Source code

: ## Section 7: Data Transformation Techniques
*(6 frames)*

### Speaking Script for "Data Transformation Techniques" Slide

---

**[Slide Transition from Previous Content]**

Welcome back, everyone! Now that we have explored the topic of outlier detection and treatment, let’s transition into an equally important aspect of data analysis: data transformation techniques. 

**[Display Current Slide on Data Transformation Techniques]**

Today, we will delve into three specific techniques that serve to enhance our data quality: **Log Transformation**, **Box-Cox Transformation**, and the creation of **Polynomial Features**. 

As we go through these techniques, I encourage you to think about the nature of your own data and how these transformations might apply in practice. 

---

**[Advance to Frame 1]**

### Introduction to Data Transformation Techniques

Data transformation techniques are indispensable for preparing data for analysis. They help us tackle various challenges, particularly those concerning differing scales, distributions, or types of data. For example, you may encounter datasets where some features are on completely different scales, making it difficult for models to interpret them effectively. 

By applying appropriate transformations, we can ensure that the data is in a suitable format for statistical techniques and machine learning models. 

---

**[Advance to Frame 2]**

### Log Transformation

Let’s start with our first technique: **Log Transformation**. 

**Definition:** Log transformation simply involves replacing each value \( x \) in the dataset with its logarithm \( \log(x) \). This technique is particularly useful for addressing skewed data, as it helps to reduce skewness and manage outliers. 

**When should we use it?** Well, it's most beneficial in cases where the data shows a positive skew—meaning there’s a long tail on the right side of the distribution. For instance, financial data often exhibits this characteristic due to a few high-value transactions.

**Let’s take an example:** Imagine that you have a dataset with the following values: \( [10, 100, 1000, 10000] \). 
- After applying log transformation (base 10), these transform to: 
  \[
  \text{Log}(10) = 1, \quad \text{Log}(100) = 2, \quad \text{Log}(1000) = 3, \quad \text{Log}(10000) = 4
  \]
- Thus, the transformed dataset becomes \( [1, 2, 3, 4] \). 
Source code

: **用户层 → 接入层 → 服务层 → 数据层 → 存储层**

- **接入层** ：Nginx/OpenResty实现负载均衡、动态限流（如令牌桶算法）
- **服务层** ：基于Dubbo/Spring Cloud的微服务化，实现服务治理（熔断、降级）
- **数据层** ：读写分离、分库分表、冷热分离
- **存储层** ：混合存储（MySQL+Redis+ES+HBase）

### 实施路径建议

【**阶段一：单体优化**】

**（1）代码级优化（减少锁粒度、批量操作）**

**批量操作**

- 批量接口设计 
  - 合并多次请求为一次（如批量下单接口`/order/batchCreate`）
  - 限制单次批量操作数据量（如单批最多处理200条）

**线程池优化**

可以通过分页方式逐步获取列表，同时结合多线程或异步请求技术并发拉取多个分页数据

ABOUT THIS TASK: Please write out the whole listing once more, exactly.

THE ANSWER:
Source code

: ## Section 7: Data Transformation Techniques
*(6 frames)*

### Speaking Script for "Data Transformation Techniques" Slide

---

**[Slide Transition from Previous Content]**

Welcome back, everyone! Now that we have explored the topic of outlier detection and treatment, let’s transition into an equally important aspect of data analysis: data transformation techniques. 

**[Display Current Slide on Data Transformation Techniques]**

Today, we will delve into three specific techniques that serve to enhance our data quality: **Log Transformation**, **Box-Cox Transformation**, and the creation of **Polynomial Features**. 

As we go through these techniques, I encourage you to think about the nature of your own data and how these transformations might apply in practice. 

---

**[Advance to Frame 1]**

### Introduction to Data Transformation Techniques

Data transformation techniques are indispensable for preparing data for analysis. They help us tackle various challenges, particularly those concerning differing scales, distributions, or types of data. For example, you may encounter datasets where some features are on completely different scales, making it difficult for models to interpret them effectively. 

By applying appropriate transformations, we can ensure that the data is in a suitable format for statistical techniques and machine learning models. 

---

**[Advance to Frame 2]**

### Log Transformation

Let’s start with our first technique: **Log Transformation**. 

**Definition:** Log transformation simply involves replacing each value \( x \) in the dataset with its logarithm \( \log(x) \). This technique is particularly useful for addressing skewed data, as it helps to reduce skewness and manage outliers. 

**When should we use it?** Well, it's most beneficial in cases where the data shows a positive skew—meaning there’s a long tail on the right side of the distribution. For instance, financial data often exhibits this characteristic due to a few high-value transactions.

**Let’s take an example:** Imagine that you have a dataset with the following values: \( [10, 100, 1000, 10000] \). 
- After applying log transformation (base 10), these transform to: 
  \[
  \text{Log}(10) = 1, \quad \text{Log}(100) = 2, \quad \text{Log}(1000) = 3, \quad \text{Log}(10000) = 4
  \]
- Thus, the transformed dataset becomes \( [1, 2, 3, 4] \). 
Source code

: **用户层 → 接入层 → 服务层 → 数据层 → 存储层**

- **接入层** ：Nginx/OpenResty实现负载均衡、动态限流（如令牌桶算法）
- **服务层** ：基于Dubbo/Spring Cloud的微服务化，实现服务治理（熔断、降级）
- **数据层** ：读写分离、分库分表、冷热分离
- **存储层** ：混合存储（MySQL+Redis+ES+HBase）

### 实施路径建议

【**阶段一：单体优化**】

**（1）代码级优化（减少锁粒度、批量操作）**

**批量操作**

- 批量接口设计 
  - 合并多次请求为一次（如批量下单接口`/order/batchCreate`）
  - 限制单次批量操作数据量（如单批最多处理200条）

**线程池优化**

可以通过分页方式逐步获取列表，同时结合多线程或异步请求技术并发拉取多个分页数据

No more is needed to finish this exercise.